3
votes

I'm a bit confused by the Lucene.NET API, but, it may just be a misunderstanding on my part as I'm still learning.

When you create a document, you add fields to that document. An example:

//Create the field.
field = new Field(
    fieldName,
    fieldValue,
    isFieldStorable ? Field.Store.YES : Field.Store.NO,
    Field.Index.ANALYZED
);

//If a boost value was supplied, then set the boost for this field.
if (boostValue != null) {
    field.SetBoost((float)boostValue);
}

This correctly sets the boost on the field. The field is then added to a document, and the document is added to the index writer.

But, it doesn't look like setting the boost on the field really matters. How does that ever make a difference? Because, when I create my query, I need to call something like:

multiFieldQueryParser = new MultiFieldQueryParser(
    Lucene.Net.Util.Version.LUCENE_29,
    fieldsToSearch.ToArray(),
    analyzer
);

Creating an instance of MultiFieldQueryParser allows me to supply a dictionary of boosts, but, then what's the point of setting the boost on the field? The query parser doesn't know anything about my documents and the fields contained within them (and as a result, doesn't know anything about my field boosting).

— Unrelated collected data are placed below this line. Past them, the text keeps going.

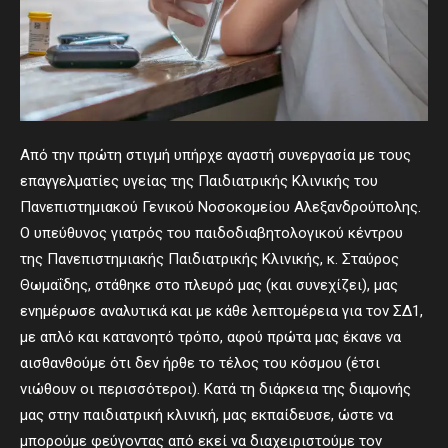
Από την πρώτη στιγμή υπήρχε αγαστή συνεργασία με τους
επαγγελματίες υγείας της Παιδιατρικής Κλινικής του
Πανεπιστημιακού Γενικού Νοσοκομείου Αλεξανδρούπολης.
Ο υπεύθυνος γιατρός του παιδοδιαβητολογικού κέντρου
της Πανεπιστημιακής Παιδιατρικής Κλινικής, κ. Σταύρος
Θωμαΐδης, στάθηκε στο πλευρό μας (και συνεχίζει), μας
ενημέρωσε αναλυτικά και με κάθε λεπτομέρεια για τον ΣΔ1,
με απλό και κατανοητό τρόπο, αφού πρώτα μας έκανε να
αισθανθούμε ότι δεν ήρθε το τέλος του κόσμου (έτσι
νιώθουν οι περισσότεροι). Κατά τη διάρκεια της διαμονής
μας στην παιδιατρική κλινική, μας εκπαίδευσε, ώστε να
μπορούμε φεύγοντας από εκεί να διαχειριστούμε τον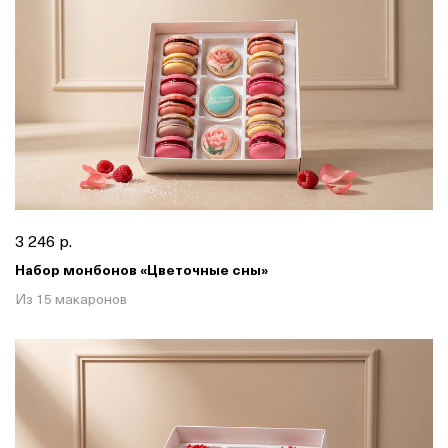
3 246 р.
Набор монбонов «Цветочные сны»
Из 15 макаронов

Is this just a mistake of perhaps old code being left in the library? Or can setting the boost on the field actually make a difference if you have your code structured differently?

2

2 Answers

2
votes

Lucene allows for Indexing time boost (at document and field level) and Query time boost.

When you create a document and added the boost at the field level, you are using the Indexing time boost.

Boost arguments to MultiFieldQUeryParser are for query time boosting. You need not pass this boost value, if you want to use the index time boost values. That boost value is used implicitly in score calculation.

2
votes

I use a the same logic then Ek0nomik and get a constant score for the expanded queries.

I use the SetMultiTermRewriteMethod(CORING_BOOLEAN_QUERY_REWRITE) in a MultiFieldParser and search in the index for two fields. The first field has boost-value=2 and the second field the default-value=1.
After indexing a document I can see the correct norm-values in the index (with luke). While searching the index with a search term in different fields I get the same relevance for all results.
I think there should be a higher relevance on the fields where the boost-value is 2. Do I have a mistake in thinking for the correct scoring result?

In debug mode I can´t see any syntax for scoring the results after parsing my search term. It looks like this: ...description:*test* title:*test* path:*test*....
Shouldn´t there any scoring-values like ...description:*test* title:*test*^2 path:*test*... in the search query?